What is required: Print every entry below verbatim and omit the pictures.

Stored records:
BEGIN
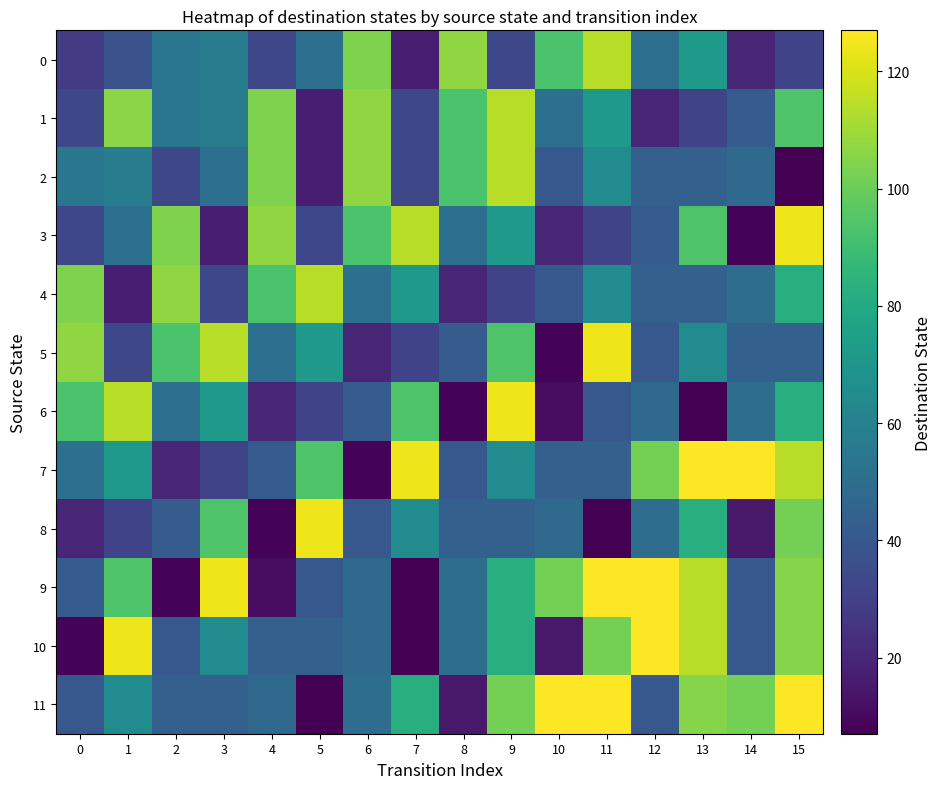

Which has a higher value, 2 or 5?

2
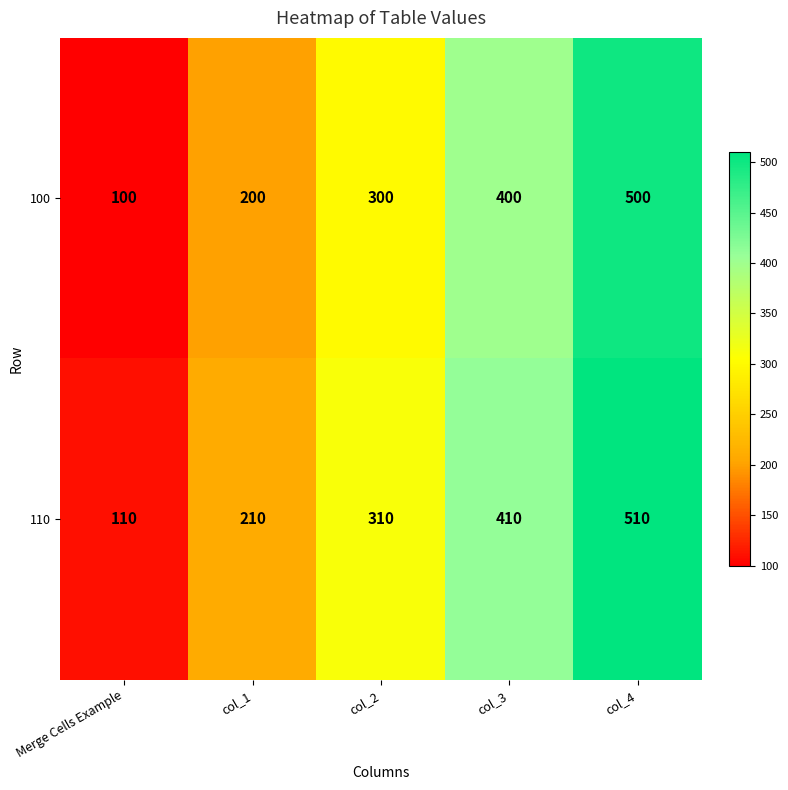

Count the number of categories in the chart.

5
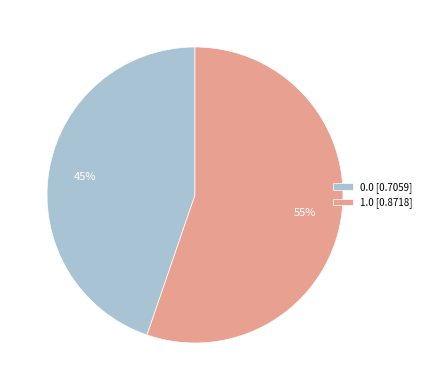

Do 1.0 [0.8718] and 0.0 [0.7059] together represent more than half of the pie?

Yes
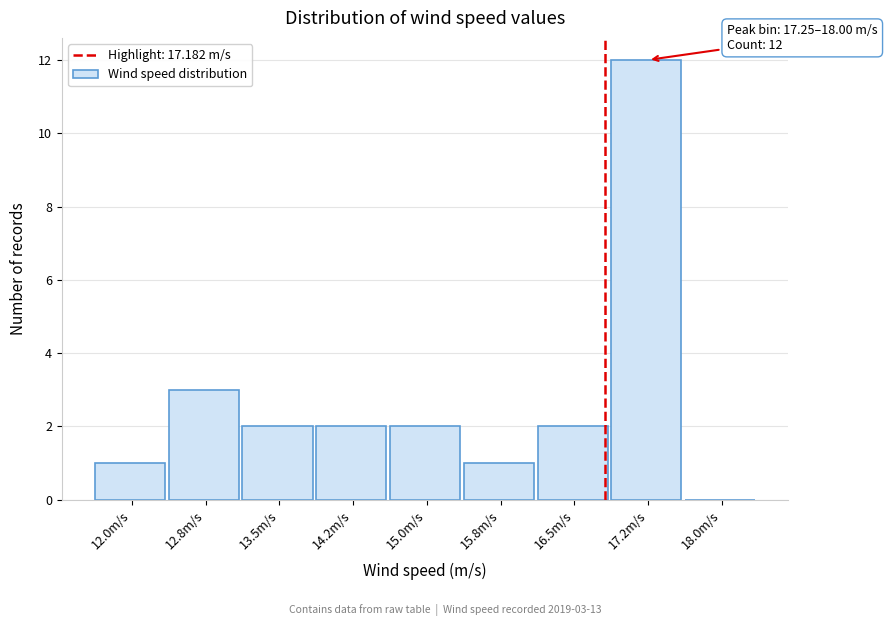

Reading left to right, list all the values displayed in this chart.

12.0m/s=1	12.8m/s=3	13.5m/s=2	14.2m/s=2	15.0m/s=2	15.8m/s=1	16.5m/s=2	17.2m/s=12	18.0m/s=0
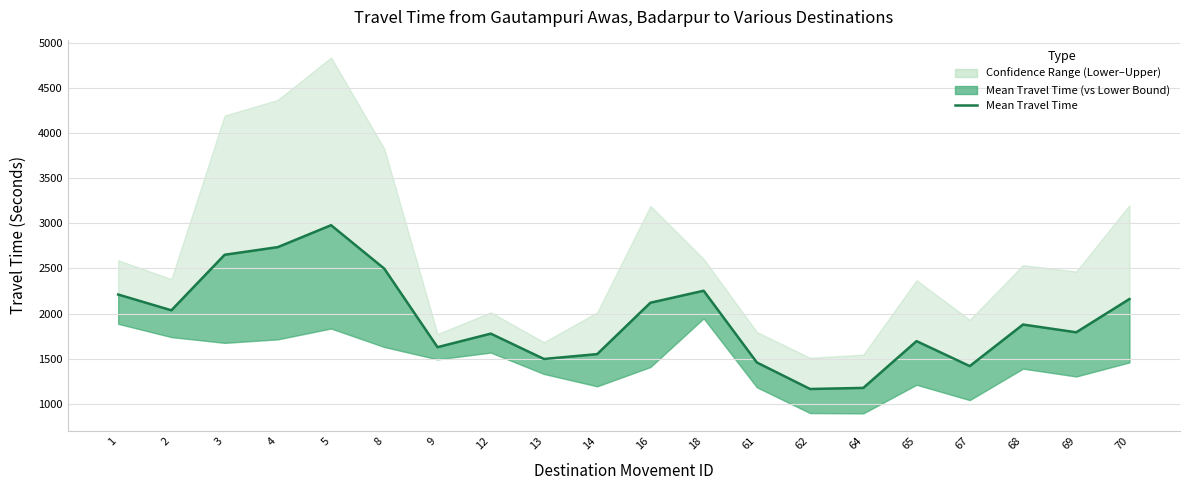

What is the difference between the values at 67 and 9?

210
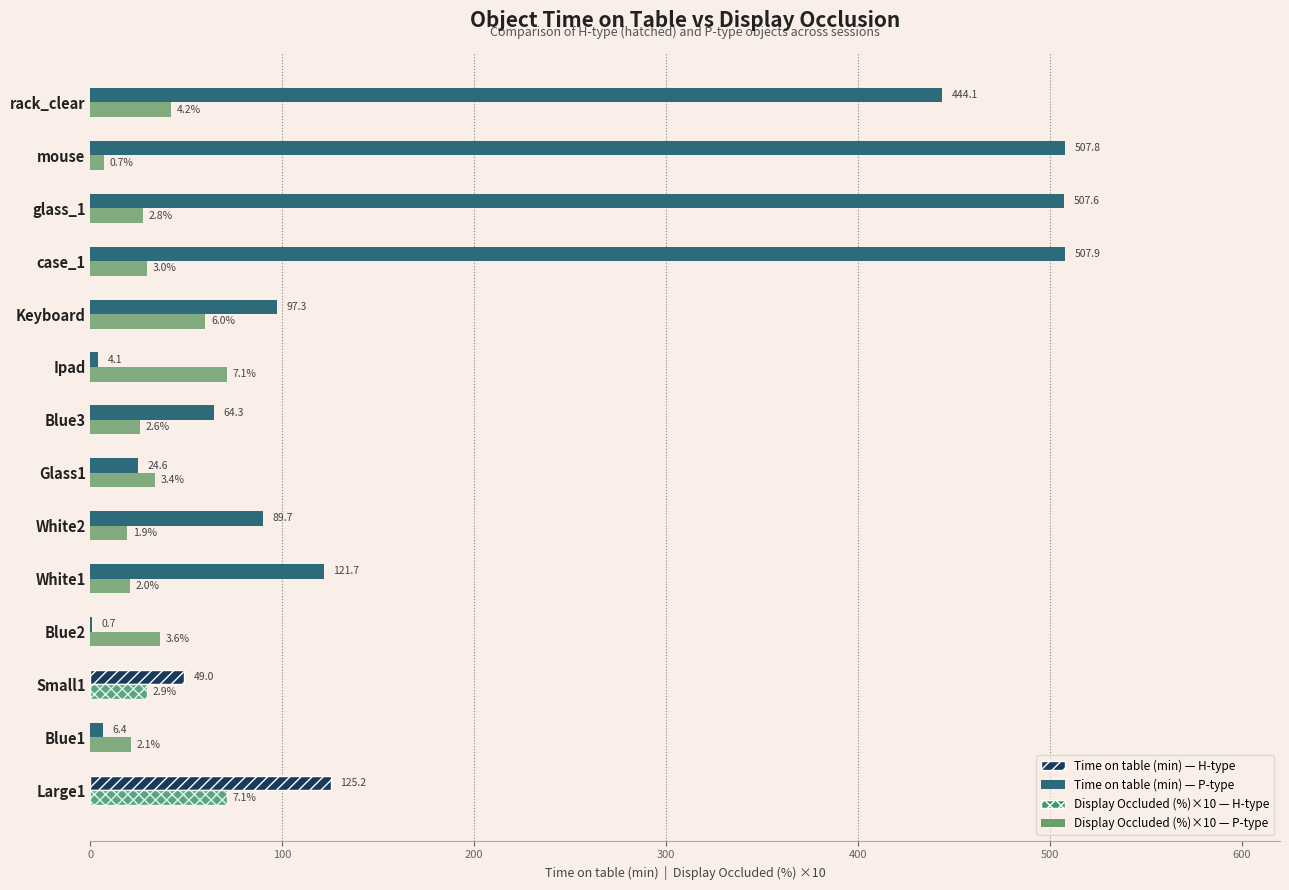

What is the greatest value displayed?

507.9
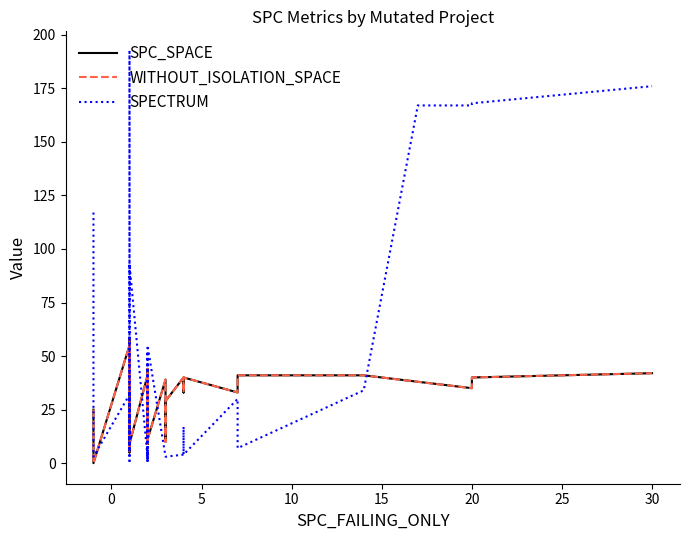

Rank the series by their maximum value, from highest to lowest.

SPECTRUM, SPC_SPACE, WITHOUT_ISOLATION_SPACE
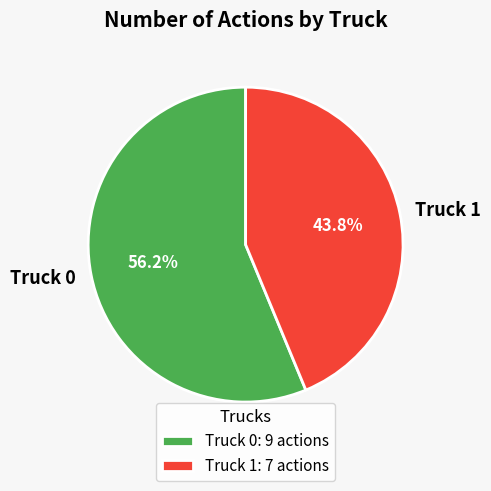

Combined, do Truck 0 and Truck 1 account for over 50%?

Yes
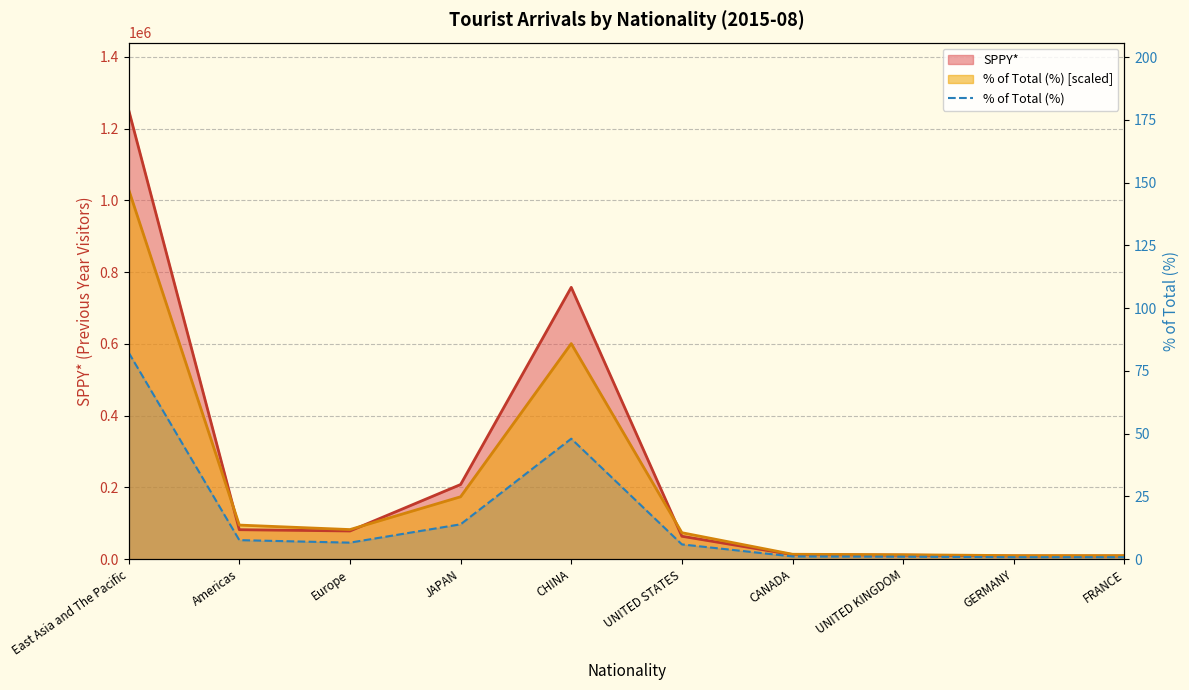

How many lines are shown in the chart?

1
END
Response box:
Which has a higher value, 2 or 5?

2

Count the number of categories in the chart.

5

Do 1.0 [0.8718] and 0.0 [0.7059] together represent more than half of the pie?

Yes

Reading left to right, list all the values displayed in this chart.

12.0m/s=1	12.8m/s=3	13.5m/s=2	14.2m/s=2	15.0m/s=2	15.8m/s=1	16.5m/s=2	17.2m/s=12	18.0m/s=0

What is the difference between the values at 67 and 9?

210

What is the greatest value displayed?

507.9

Rank the series by their maximum value, from highest to lowest.

SPECTRUM, SPC_SPACE, WITHOUT_ISOLATION_SPACE

Combined, do Truck 0 and Truck 1 account for over 50%?

Yes

How many lines are shown in the chart?

1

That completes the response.